*WORK TASK:* Copy word for word the stretch of the forum thread about ich from "add some sald" through "Kordon Rid Ich+.".

I would add some salt to kill any living parasites and put the plants in a bleach solution and next time quarantine any plant and or fish you get so you don't run into the same problem, but in my opinion the only place I think thier would be ICH cycst (eggs)"would be in the gravel. so just to make sure I would remove all the plants and dry out the gravel and clean it and therfore start again


----------



## bubbles8225 (Oct 5, 2010)

a bleach solution??? For live plants??? I've never heard such a thing! 
Also, if I disturb my Cryptocryne it will "melt" as they say. I want to remove the parasite without killing my plants.


----------



## bubbles8225 (Oct 5, 2010)

Any other suggestions to get the Ich off my live plants? PLEASE HELP!


----------



## WhiteGloveAquatics (Sep 3, 2009)

Bubbles, not always, I move my crypts alot and they havnt melted yet, its usually when the water parameters are different do they melt.

salt and heat, and 5% bleach per gallon of water to dip the plants. I didnt remove mine when I got it in my 210, just 88 degrees and some salt


----------



## littlefish (Aug 4, 2010)

add some sald and increse temperature with 2-3 degrees celsius


----------



## knownothingfishowner (Feb 22, 2010)

With the recent strain of ich I had, which blew up something fast and intense within a day, I ended up breaking out the nuclear weaponry - Kordon Rid Ich+. 

















Required a daily 20% water change and 6 teaspoons of treatment. Ich on bodies were completely gone within three days. Dosed and water changed daily for an additional four days to get all the ich I couldn't see, such as in the gills, on the plants and everywhere else. 

Quite a bit of work, but like I said - it was an unbelievably fast and intense outbreak. I suspect the reason for the 20% daily water changes was to keep the treatment fully effective, but also gentle enough not to aggravate the loaches and such.


----------



## jrman83 (Jul 9, 2010)

How do you think that stuff smells?


----------

*EXTRACTED ENTRIES:*
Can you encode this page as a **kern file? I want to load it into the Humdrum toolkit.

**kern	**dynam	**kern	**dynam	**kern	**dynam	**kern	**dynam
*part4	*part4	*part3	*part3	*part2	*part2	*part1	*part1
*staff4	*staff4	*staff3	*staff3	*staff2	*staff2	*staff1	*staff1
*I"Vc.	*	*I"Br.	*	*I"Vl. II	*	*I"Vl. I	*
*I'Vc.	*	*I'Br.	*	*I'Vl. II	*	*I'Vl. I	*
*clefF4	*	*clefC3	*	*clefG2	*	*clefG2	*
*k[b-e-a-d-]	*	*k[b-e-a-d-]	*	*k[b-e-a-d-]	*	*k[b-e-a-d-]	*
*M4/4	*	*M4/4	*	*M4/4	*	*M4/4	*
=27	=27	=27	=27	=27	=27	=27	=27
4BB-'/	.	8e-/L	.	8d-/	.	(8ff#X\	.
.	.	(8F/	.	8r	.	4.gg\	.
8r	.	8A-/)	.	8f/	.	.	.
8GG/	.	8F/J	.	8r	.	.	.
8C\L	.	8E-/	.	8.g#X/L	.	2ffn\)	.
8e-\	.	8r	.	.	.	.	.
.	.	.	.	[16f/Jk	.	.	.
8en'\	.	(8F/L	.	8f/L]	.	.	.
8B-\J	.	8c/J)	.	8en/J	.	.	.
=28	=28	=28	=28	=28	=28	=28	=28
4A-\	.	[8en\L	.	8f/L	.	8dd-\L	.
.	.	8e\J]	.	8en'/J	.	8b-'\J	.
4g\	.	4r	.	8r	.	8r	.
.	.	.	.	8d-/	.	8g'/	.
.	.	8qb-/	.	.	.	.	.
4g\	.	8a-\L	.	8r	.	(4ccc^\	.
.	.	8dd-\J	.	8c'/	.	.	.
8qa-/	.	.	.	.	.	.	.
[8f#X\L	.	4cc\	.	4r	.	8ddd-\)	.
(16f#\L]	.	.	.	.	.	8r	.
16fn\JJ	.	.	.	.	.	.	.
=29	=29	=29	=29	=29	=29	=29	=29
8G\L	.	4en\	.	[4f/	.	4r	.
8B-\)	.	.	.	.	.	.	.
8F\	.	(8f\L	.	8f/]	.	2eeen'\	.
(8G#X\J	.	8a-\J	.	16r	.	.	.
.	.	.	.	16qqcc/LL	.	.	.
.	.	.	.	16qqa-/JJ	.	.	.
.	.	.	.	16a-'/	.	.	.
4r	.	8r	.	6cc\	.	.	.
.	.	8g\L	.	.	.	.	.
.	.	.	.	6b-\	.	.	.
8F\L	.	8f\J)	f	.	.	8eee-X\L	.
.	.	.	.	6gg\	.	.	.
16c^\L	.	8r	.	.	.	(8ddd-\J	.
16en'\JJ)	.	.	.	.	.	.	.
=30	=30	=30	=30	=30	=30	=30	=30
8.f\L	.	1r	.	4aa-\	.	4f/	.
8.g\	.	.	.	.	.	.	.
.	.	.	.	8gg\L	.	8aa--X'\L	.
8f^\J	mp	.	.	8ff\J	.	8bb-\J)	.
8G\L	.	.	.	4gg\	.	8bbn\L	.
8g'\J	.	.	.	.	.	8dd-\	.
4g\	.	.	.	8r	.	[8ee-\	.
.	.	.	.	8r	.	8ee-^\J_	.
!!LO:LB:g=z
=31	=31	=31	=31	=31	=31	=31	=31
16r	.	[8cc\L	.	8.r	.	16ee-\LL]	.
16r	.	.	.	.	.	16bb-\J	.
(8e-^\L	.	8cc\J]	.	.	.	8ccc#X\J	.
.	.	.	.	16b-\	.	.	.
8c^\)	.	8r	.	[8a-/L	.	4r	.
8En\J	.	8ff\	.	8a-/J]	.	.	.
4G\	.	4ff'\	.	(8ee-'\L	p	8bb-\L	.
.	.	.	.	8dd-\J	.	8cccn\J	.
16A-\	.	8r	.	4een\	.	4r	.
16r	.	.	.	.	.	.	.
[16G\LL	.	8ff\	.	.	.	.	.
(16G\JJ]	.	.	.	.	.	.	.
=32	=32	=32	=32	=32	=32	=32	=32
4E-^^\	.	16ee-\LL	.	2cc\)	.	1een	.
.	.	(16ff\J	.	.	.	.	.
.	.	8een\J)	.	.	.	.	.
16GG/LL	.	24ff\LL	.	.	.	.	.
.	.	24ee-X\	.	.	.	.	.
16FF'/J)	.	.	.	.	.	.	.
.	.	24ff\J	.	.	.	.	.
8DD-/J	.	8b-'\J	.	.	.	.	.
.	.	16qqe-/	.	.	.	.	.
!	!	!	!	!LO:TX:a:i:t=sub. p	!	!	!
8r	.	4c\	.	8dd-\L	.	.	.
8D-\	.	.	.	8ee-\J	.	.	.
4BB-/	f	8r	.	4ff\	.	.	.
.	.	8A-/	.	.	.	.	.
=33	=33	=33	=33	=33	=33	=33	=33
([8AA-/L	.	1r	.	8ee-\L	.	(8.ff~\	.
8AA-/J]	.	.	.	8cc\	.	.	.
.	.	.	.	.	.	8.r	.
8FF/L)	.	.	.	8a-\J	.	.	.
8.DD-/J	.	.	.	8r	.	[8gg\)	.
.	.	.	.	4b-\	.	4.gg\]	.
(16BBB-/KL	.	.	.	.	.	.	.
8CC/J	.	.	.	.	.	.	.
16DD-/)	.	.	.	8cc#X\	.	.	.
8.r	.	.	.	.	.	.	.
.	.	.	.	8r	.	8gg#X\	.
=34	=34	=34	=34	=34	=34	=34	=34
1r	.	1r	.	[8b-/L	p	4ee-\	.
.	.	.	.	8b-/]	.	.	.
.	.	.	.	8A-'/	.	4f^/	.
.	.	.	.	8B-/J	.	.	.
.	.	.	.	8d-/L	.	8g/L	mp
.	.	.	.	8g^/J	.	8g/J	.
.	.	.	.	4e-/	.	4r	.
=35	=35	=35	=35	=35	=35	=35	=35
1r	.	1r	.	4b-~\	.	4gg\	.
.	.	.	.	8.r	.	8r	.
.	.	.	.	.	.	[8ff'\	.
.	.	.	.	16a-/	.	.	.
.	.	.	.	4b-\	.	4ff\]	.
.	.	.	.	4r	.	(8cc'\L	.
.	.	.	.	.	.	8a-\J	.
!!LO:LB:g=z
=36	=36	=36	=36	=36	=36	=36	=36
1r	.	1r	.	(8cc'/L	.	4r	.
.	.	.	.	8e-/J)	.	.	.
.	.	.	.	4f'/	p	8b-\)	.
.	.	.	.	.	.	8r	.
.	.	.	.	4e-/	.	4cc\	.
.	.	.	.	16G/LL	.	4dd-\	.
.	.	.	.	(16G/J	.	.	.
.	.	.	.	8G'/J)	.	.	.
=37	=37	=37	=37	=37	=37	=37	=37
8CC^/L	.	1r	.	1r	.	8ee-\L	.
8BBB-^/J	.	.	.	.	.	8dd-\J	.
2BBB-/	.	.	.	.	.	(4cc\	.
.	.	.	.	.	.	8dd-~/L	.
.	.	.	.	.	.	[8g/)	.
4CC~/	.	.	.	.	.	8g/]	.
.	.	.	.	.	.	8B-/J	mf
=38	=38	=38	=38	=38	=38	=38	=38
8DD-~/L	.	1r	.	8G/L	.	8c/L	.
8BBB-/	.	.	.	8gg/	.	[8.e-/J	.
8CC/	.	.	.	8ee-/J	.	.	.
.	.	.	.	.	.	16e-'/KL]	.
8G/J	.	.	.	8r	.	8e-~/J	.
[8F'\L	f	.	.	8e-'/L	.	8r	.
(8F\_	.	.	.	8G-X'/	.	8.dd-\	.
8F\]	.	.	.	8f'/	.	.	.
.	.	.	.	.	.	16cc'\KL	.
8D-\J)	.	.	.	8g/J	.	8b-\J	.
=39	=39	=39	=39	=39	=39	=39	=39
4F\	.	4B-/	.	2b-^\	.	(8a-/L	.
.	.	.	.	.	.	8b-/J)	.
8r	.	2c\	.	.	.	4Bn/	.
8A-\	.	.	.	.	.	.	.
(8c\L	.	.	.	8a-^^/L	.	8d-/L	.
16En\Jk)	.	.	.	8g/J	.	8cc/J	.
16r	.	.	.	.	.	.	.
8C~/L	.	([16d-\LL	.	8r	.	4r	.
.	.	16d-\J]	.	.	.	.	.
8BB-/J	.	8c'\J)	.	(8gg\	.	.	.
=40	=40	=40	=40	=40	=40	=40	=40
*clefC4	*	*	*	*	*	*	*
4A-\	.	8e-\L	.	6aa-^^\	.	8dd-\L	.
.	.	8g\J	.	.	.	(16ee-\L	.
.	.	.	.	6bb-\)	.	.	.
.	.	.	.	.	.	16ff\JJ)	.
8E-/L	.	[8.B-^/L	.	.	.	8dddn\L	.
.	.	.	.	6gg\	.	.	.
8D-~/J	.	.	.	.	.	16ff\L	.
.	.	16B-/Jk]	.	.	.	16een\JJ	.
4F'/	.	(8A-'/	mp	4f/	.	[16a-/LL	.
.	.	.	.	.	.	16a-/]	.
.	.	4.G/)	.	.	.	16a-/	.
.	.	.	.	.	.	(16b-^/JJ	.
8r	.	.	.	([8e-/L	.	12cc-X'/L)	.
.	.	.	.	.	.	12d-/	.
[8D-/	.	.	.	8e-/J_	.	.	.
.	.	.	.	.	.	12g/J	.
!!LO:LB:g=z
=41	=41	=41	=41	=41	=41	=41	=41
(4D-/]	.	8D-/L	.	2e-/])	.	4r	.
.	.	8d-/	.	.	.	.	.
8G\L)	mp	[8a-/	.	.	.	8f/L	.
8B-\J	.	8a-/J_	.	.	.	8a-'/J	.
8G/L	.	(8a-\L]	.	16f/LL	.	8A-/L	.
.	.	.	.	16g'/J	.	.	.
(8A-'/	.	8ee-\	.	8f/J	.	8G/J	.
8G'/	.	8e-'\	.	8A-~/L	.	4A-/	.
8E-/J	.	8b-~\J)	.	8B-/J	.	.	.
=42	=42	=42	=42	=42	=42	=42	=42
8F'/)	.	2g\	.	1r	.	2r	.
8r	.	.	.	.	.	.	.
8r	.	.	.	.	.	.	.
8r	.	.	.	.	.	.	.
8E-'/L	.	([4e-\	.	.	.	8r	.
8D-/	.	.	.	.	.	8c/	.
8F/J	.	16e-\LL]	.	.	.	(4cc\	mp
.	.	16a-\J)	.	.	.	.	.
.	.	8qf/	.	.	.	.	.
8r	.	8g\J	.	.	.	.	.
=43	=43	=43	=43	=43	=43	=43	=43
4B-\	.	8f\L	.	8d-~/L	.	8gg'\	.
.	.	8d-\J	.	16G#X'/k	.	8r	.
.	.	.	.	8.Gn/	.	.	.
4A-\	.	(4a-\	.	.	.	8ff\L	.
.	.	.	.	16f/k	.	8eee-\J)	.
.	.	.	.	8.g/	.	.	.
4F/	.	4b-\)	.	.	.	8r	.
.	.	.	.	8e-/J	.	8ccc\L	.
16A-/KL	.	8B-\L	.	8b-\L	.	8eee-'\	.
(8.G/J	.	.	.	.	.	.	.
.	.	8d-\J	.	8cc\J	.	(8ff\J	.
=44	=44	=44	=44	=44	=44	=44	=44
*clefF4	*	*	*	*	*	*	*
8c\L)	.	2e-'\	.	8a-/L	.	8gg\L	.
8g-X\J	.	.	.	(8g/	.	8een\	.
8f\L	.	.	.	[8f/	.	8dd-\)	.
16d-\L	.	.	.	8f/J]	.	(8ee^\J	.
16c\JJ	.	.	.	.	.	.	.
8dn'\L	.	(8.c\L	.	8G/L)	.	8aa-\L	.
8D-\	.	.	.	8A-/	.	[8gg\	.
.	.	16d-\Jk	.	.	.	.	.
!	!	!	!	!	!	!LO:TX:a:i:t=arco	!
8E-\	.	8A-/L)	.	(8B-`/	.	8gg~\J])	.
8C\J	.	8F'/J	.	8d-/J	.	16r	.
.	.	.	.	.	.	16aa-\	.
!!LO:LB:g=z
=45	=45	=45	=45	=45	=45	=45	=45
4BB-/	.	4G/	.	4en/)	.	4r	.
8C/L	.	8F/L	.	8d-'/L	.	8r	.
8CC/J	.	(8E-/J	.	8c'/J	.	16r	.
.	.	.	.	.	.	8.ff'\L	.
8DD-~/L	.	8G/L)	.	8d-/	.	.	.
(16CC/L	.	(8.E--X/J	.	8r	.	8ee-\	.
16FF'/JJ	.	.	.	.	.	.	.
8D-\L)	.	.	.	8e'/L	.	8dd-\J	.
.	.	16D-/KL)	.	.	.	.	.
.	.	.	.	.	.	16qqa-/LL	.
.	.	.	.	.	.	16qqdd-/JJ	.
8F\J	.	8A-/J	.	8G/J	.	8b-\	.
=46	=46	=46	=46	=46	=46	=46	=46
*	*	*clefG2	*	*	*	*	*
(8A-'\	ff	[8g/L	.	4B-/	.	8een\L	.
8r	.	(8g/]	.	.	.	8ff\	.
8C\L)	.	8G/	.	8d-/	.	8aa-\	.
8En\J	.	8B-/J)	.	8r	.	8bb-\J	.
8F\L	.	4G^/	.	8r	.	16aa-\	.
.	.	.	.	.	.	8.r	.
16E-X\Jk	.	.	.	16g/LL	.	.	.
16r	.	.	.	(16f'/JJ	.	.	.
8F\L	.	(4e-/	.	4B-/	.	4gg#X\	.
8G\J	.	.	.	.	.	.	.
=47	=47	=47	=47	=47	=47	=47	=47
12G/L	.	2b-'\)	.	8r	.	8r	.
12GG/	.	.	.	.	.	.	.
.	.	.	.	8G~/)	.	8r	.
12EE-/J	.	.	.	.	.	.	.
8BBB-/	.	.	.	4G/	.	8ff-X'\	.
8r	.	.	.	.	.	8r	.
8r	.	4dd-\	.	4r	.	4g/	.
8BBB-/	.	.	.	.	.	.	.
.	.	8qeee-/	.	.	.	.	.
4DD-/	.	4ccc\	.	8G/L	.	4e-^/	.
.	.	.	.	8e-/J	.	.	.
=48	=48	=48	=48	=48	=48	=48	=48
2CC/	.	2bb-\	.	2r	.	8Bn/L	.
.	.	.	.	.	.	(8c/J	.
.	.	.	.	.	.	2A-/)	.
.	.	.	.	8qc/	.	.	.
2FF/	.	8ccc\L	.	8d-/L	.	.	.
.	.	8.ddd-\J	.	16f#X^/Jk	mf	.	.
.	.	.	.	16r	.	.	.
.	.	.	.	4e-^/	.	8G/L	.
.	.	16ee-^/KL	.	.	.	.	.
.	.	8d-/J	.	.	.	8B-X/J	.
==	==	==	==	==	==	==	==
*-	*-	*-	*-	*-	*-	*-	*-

*RESULT OF THE EXERCISE:*
add some sald and increse temperature with 2-3 degrees celsius


----------



## knownothingfishowner (Feb 22, 2010)

With the recent strain of ich I had, which blew up something fast and intense within a day, I ended up breaking out the nuclear weaponry - Kordon Rid Ich+.